RANTAU, banuapost.co.id– Tak bermasker ketika melalukan aktivitas di luar rumah, Pemkab Tapin berlakukan tahan KTP atau tanda pengenal lainnya. Untuk mendapatkan kembali tanda identitas diri itu, si pelanggar protokol kesehatan harus datang dengan di dampingi kades atau aparat desanya.
Kondisi demikian dialami sejumlah pengendara yang terjaring razia masker tim gabungan TNI-Polri, Dinkes, i Kecamatan Binuang dan relawan di Binuang, Sabtu (11/7) malam.
“Pada dua jam penindakan, ada sekitar 34 pengendara yang terjaring tidak menggunakan masker.
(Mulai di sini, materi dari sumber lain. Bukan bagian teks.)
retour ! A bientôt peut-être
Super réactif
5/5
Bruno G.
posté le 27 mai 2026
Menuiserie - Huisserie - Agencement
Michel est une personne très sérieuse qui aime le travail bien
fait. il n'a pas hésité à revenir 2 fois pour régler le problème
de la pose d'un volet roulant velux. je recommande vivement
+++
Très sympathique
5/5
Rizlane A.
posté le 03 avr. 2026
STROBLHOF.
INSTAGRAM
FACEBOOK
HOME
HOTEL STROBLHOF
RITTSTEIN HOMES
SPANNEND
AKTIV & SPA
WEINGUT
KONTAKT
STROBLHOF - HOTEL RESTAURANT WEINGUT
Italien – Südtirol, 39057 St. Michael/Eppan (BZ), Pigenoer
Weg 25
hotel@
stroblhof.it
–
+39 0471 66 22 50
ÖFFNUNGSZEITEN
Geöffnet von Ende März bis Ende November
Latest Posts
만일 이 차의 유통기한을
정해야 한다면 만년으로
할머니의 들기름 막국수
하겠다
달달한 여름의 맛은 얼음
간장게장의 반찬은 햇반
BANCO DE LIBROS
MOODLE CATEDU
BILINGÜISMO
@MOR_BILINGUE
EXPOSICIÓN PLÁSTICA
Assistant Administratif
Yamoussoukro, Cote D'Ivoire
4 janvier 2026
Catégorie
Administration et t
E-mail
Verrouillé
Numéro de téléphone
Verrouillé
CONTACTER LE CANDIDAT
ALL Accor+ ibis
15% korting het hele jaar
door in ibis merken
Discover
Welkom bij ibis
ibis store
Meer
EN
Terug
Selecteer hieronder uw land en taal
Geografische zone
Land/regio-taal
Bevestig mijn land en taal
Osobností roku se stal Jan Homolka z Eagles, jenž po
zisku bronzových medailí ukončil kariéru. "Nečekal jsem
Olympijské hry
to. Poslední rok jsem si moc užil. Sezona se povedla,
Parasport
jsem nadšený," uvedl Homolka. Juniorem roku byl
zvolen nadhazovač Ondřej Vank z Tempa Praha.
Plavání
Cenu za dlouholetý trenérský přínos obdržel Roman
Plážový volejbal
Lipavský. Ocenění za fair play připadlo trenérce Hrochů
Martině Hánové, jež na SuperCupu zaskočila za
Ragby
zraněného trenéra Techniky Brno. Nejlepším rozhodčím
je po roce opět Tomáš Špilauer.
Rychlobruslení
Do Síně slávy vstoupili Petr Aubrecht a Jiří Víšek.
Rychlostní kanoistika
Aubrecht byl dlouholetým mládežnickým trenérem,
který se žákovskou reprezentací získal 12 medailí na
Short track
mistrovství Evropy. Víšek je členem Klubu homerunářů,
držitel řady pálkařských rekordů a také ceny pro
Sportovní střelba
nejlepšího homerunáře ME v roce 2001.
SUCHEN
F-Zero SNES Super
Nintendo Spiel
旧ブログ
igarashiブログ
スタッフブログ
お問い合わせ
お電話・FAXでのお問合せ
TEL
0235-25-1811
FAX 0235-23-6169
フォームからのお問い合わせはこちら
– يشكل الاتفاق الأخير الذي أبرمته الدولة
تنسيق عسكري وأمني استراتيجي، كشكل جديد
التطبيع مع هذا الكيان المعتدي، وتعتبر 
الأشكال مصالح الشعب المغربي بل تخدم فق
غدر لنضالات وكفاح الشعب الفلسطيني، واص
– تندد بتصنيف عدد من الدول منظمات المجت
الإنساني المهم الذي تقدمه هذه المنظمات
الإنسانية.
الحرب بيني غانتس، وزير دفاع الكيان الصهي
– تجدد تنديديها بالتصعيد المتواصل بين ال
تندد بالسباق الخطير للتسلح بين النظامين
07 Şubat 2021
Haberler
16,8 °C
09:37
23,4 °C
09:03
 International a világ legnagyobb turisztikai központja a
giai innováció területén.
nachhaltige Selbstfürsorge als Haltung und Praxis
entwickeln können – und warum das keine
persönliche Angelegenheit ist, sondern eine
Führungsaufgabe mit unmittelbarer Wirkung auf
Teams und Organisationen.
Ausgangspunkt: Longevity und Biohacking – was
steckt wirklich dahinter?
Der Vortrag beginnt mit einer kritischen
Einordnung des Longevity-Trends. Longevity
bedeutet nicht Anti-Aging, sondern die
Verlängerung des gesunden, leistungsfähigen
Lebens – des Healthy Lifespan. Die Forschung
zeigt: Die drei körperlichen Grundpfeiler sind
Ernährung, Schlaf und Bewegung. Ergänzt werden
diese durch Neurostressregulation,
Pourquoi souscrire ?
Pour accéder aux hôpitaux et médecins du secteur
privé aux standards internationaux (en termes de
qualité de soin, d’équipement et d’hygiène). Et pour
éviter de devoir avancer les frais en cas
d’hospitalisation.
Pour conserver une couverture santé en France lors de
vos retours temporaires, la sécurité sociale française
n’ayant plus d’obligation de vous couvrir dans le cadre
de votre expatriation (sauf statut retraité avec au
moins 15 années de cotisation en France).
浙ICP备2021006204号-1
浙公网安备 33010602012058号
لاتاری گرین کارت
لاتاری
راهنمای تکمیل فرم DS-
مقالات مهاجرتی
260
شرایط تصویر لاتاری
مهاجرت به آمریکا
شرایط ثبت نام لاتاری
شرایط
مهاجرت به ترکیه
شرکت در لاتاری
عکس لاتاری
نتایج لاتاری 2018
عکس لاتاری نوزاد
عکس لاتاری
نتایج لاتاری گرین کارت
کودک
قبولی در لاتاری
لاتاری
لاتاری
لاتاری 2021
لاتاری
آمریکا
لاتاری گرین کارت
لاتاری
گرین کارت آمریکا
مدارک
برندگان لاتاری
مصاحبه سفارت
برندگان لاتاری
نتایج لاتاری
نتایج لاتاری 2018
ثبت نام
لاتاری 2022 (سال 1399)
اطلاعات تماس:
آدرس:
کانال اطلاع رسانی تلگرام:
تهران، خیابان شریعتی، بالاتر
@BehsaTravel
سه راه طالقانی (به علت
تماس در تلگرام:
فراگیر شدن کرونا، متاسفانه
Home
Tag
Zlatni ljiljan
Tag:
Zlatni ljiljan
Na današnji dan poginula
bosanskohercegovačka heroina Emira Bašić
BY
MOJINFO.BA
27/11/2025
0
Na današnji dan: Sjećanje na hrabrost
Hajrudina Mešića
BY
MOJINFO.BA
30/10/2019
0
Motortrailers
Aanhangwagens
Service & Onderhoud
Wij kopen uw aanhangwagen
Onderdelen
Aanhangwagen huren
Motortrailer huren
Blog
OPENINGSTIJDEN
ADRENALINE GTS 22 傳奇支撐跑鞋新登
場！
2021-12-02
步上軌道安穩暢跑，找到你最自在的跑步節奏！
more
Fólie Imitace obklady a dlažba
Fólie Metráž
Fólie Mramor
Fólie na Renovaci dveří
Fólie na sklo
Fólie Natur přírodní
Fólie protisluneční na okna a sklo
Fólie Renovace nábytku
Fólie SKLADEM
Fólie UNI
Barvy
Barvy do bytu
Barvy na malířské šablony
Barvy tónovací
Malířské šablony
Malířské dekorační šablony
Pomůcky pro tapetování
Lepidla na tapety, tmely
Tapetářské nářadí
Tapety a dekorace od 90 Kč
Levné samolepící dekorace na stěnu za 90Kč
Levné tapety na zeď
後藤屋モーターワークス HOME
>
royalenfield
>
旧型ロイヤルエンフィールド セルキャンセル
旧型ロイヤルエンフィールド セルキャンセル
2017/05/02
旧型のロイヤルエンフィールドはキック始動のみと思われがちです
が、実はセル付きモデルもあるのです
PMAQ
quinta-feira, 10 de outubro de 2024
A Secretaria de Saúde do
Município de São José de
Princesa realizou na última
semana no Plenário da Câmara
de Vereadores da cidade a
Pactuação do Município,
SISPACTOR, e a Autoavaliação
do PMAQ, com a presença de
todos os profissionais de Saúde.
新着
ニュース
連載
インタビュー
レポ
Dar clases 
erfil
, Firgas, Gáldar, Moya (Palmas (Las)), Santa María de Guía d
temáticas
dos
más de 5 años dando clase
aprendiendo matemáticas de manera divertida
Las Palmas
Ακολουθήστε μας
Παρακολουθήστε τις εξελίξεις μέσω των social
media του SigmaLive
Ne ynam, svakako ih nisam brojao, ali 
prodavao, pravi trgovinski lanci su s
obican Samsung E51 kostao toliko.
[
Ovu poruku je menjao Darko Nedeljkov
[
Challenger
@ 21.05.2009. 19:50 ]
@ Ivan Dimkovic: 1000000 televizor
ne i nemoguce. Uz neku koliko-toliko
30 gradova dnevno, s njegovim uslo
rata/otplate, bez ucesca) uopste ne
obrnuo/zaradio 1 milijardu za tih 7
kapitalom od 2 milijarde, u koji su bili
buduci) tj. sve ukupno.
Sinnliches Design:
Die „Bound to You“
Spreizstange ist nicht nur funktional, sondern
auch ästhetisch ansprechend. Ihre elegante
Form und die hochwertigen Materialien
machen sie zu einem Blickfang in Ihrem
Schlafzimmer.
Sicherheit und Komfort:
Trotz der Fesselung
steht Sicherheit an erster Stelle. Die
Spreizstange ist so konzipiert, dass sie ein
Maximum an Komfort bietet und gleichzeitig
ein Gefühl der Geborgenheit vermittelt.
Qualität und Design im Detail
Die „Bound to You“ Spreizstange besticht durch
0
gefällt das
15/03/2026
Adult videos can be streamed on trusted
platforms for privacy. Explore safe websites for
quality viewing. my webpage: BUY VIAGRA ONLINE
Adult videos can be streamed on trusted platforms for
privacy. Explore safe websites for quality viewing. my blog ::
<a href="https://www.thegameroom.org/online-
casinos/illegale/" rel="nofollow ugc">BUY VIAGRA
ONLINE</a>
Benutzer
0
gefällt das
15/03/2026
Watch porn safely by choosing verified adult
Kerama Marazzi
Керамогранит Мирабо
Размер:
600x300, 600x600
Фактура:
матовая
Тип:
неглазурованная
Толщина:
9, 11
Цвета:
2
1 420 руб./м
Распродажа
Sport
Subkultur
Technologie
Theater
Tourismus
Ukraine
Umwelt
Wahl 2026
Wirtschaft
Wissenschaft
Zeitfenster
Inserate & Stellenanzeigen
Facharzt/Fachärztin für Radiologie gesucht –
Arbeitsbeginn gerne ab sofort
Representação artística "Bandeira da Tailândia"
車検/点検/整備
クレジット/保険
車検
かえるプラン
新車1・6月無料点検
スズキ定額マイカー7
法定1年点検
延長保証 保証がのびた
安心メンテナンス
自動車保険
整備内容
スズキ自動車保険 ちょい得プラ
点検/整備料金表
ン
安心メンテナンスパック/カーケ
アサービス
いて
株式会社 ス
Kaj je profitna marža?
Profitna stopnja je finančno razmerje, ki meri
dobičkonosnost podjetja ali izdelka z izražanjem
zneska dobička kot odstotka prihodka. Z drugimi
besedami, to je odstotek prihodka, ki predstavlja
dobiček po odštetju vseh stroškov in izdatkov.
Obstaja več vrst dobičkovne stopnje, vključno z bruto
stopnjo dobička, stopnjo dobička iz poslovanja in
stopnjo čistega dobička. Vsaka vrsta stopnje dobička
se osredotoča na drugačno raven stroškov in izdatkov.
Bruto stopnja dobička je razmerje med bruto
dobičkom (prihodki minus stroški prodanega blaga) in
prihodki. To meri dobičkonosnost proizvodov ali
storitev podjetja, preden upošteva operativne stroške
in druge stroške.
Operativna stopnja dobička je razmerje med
Mereka terdiri dari 21 warga wilayah Binuang dan 13 warga luar,” jelas Babinsa 1010-04 Binuang, Serda Basir.
Pengendara yang terjaring razia masker, sambung Serda Basir, didominasi pengendara roda dua. Sedang lokasi razia, difokuskan di simpang empat baypass.
“Soalnya di tempat tersebut merupakan pusat keramaian dan berkumpulnya banyak orang,” imbuh Serda Basir.
Dengan razia pendisiplinan protokol kesehatan ini, sambung Serda Basir, diharapkan masyarakat dapat memahami akan pentingnya penggunaan masker di tengah pandemi Covid-19 saat ini.
“Razia penggunaan masker tersebut tidak hanya dilaksanakan di jalanan. Namun juga akan dilaksanakan di sejumlah lokasi, di antaranya pasar-pasar tradisional dan lokasi yang berpotensi menjadi pusat keramaian lainnya,” jelasnya. (yb/*/foto: ist)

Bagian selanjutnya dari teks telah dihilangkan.